For the past four years, the medical nutrition coordinator has been making sure that Plumpy'nut, a fortified nut and milk paste, gets into the right hands—those of starving children. To get there, she collaborates with local governments from Uganda to Nigeria and provides strategic support to keep ACF's treatment centers running and stocked with Ready-to-Use Therapeutic Foods (RUTF) like Plumpy'nut.

Unlike some jobs, her work is literally a matter of life or death. A child dies of hunger every six seconds—that's over 5 million every year. The real test of whether she's successful lies with the field workers who diagnose and treat patients in one of the charity's local treatment centers.


A mother waits with her child at an outpatient nutrition center in South Kivu, eastern Democratic Republic of Congo. [Photograph:]

Gallagher said that seeing RUTF in action was one of the most painful, and rewarding, parts of her job.

Mothers would carry their malnourished children by the arm-full, awaiting life-saving treatment. She recalled the procedure in a methodical, logical way: from there, the diminutive patients were subject to a battery of examinations. There was weight, then height, and the middle upper arm's circumference was measured for a diagnosis. Then there was something called an Appetite Test, where the most malnourished children were identified for inpatient care when they refused to eat the RUTF. Plumpy'nut can be eaten directly after a shelf life of months to years, avoiding the need for scarce clean water.

There's one aim in the end: "To save lives throughout treatment, detection and prevention of acute malnutrition," she said.

Action Against Hunger, abbreviated as ACF from its French name, was founded in 1979 by a group of French writers, doctors and writers seeking to eradicate world hunger. Today, there are five international headquarters serving 46 countries, a budget of nearly 200 million dollars, and most importantly, efforts that reach over 5 million worldwide. Ardent fundraising in developed countries like the U.S. supports the efforts of Gallagher and her colleagues and assures that therapeutic feeding centers stocked with Plumpy'nut.


An ACF staff member measures a child's arm to determine whether he is malnourished. [Photograph:]

The massive amount of coordination needed to fund a global hunger initiative starts at the local level. Karen Dumonet, senior officer for events and donor relations in New York, has been organizing events and partnerships to fund the charity's many projects.

One of her recruits for fundraising initiative Restaurants Against Hunger has been Claude Godard, the tall, slender proprietor of New York City's Madison Bistro who volunteers his time at fundraisers.

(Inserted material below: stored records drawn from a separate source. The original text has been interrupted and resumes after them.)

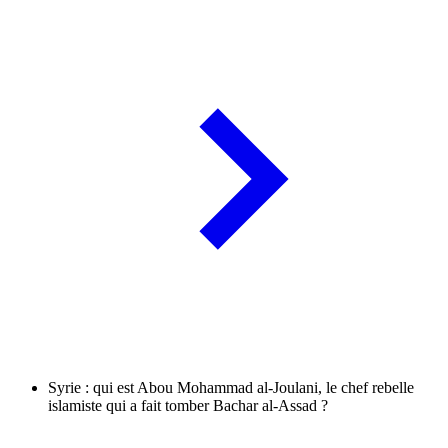
Syrie : qui est Abou Mohammad al-Joulani, le chef rebelle
islamiste qui a fait tomber Bachar al-Assad ?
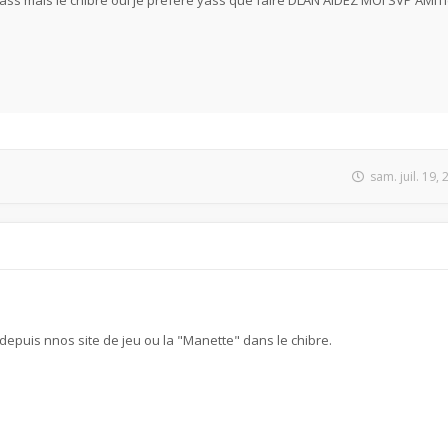
yass mais le chibre oui je préfere yass que faire DLAN AIDEZ MOI SVP AMIT
sam. juil. 19,
 depuis nnos site de jeu ou la "Manette" dans le chibre.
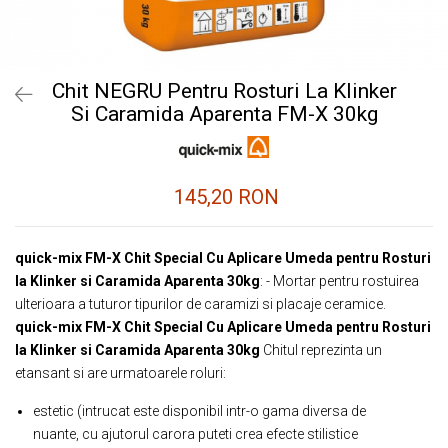
Chit NEGRU Pentru Rosturi La Klinker
Si Caramida Aparenta FM-X 30kg
145,20 RON
quick-mix FM-X Chit Special Cu Aplicare Umeda pentru Rosturi
la Klinker si Caramida Aparenta 30kg
: - Mortar pentru rostuirea
ulterioara a tuturor tipurilor de caramizi si placaje ceramice.
quick-mix FM-X Chit Special Cu Aplicare Umeda pentru Rosturi
la Klinker si Caramida Aparenta 30kg
Chitul reprezinta un
etansant si are urmatoarele roluri:
estetic (intrucat este disponibil intr-o gama diversa de
nuante, cu ajutorul carora puteti crea efecte stilistice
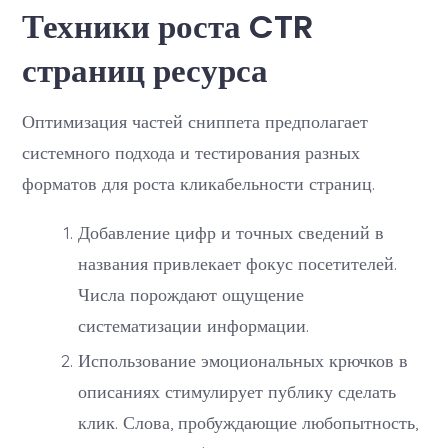
Техники роста CTR
страниц ресурса
Оптимизация частей сниппета предполагает
системного подхода и тестирования разных
форматов для роста кликабельности страниц.
Добавление цифр и точных сведений в
названия привлекает фокус посетителей.
Числа порождают ощущение
систематизации информации.
Использование эмоциональных крючков в
описаниях стимулирует публику сделать
клик. Слова, пробуждающие любопытность,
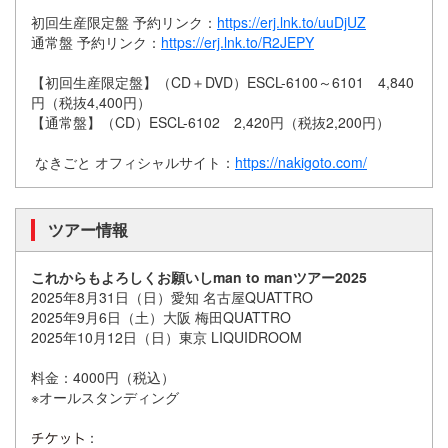
初回生産限定盤 予約リンク：
https://erj.lnk.to/uuDjUZ
通常盤 予約リンク：
https://erj.lnk.to/R2JEPY
【初回生産限定盤】（CD＋DVD）ESCL-6100～6101 4,840
円（税抜4,400円）
【通常盤】（CD）ESCL-6102 2,420円（税抜2,200円）
なきごと オフィシャルサイト：
https://nakigoto.com/
ツアー情報
これからもよろしくお願いしman to manツアー2025
2025年8月31日（日）愛知 名古屋QUATTRO
2025年9月6日（土）大阪 梅田QUATTRO
2025年10月12日（日）東京 LIQUIDROOM
料金：4000円（税込）
※オールスタンディング
：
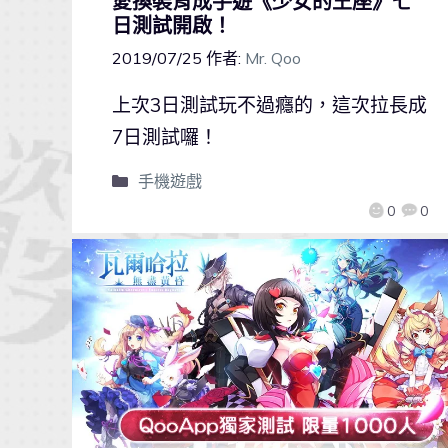
愛換裝育成手遊《少女的王座》七
日測試開啟！
2019/07/25
作者:
Mr. Qoo
上次3日測試玩不過癮的，這次拉長成
7日測試囉！
手機遊戲
0
0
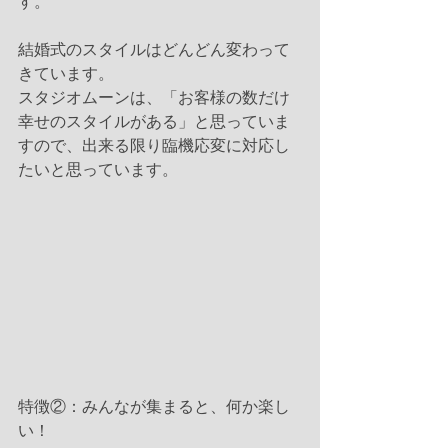
す。
結婚式のスタイルはどんどん変わって
きています。
スタジオムーンは、「お客様の数だけ
幸せのスタイルがある」と思っていま
すので、出来る限り臨機応変に対応し
たいと思っています。 
特徴②：みんなが集まると、何か楽し
い！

Born into a French restaurant family, he remembers media coverage of the charity while growing up in his native Burgundy. He answers immediately when asked about how his line of work affected his choice of charity.

"Working in the business that I am, it always shocked me to see people without food, water, basic things to live on," he said while taking a break between lunch and dinner rush.

Used to satisfying his restaurant's customers with great food, he admits that there's added perk to donating catering.

"The most rewarding moment [of volunteering for ACF] is ... recognition by guests, not only for what they found on their plate, but because of what we did for the organization."

Donations like his go on to fund a variety of programs carried out by over 4,600 field staff aimed at providing a sustainable, community-based solution to hunger. In addition to the RUTFs provided by therapeutic feeding centers, ACF works on improving water and sanitation, food security, general health, and acts as an advocate to people denied access to food.

Supporters find creative ways to raise money for the organization. Jordan Dibb, a Minneapolis resident, aims to raise $100,000 for Haiti relief efforts by walking from Minneapolis to Miami. Tad Fry, a Cleveland runner, ran his first marathon for ACF and chronicles his journey on the charity's website. A New York-based supporter is Helene Semmel, a specialty food distributor who enjoys volunteering at charity dinners and other events.

"Sometimes you don't have money to give, but you have time," Semmel declared.